野球塾を運営する下広志氏【写真:伊藤賢汰】
野球塾を運営する下広志氏【写真:伊藤賢汰】

YouTube登録者約10万人の下広志氏…専門用語の“誤解”で技術向上の妨げに

 野球用語は正しく理解しないと、パフォーマンスを落とす要因になりかねない。東京都内で小・中学生らを指導する下広志さんは、「インサイドアウト」など野球界には誤解されている言葉が少なくないと指摘する。用語が独り歩きしないよう、選手たちには、動きとのセットで覚える必要性を伝えている。

 SNSの普及によって情報があふれ、小・中学生の指導現場でも「バットはインサイドアウトで出す」「ヘッドを走らせる」といった言葉が飛び交う。
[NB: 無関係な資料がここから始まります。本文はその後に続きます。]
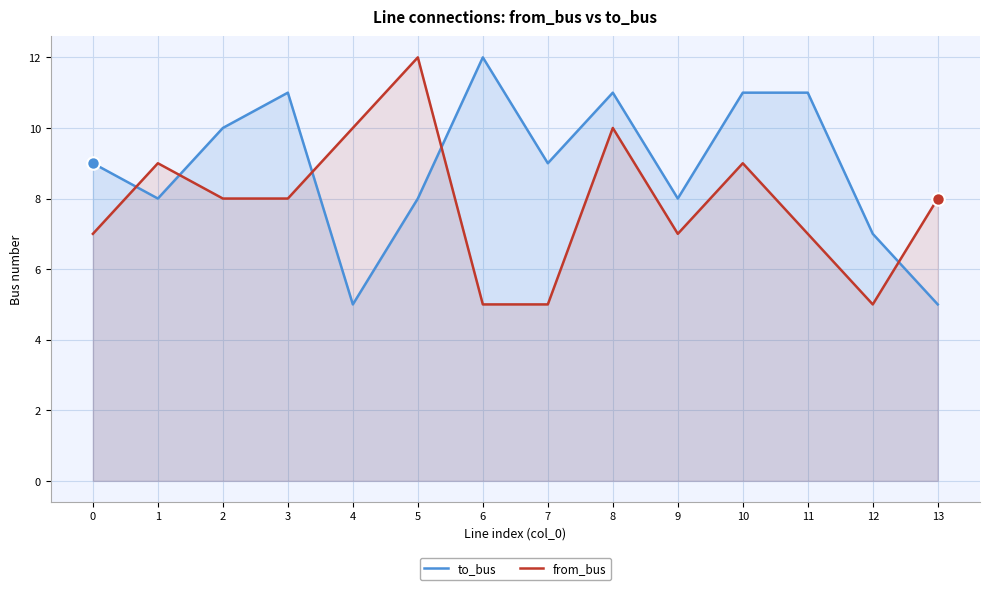

The value of to_bus at 5 is 14. True or false?

False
野球塾「Be Baseball Academy」を運営し、YouTubeのチャンネル登録者数が10万人近い下さんは、言葉の意味を正しく理解しないと、技術向上において逆効果になってしまうと注意を促す。

 例えば、バットを内側から外側に向けてスイングするインサイドアウトについて、こう話す。

「インサイドアウト自体は打撃で必要な動きです。ただ、体の近くからバットを出す言葉の意味にとらわれて、帳尻合わせをするようなスイングをよく見かけます。腕だけでインサイドアウトの動きをつくっても、力は出ません。そういう(誤解されやすい)用語が野球には多いです」

 インサイドアウトのスイングは、胸郭を捕手側にひねって投手側にひねり戻す動き、つまり腕の筋肉よりも強くて大きな胸や背中周りの筋肉を使った動きにならなければ、意味がないのだ。

 下さんは「ヘッドを走らせる」という言葉も誤解につながりやすいと話す。バットのグリップを投手方向に移動するよりもヘッドが速く進むことを意味する表現だが、下さんは「ある程度の打撃技術や出力のある選手は、胸郭や胸椎のひねりを使わなくてもヘッドを走らせることができます。腕でバットを調整してインサイドアウトの形をつくったり、ヘッドを走らせたりしても安打の確率は上がりません」と語る。

 理想的な体の使い方をした結果、スイング軌道はインサイドアウトになり、バットのヘッドが走れば打撃の向上につながる。正確な意味や本来の狙いを理解せずに野球用語が先行すると、思い描く打球を飛ばすのは難しくなる。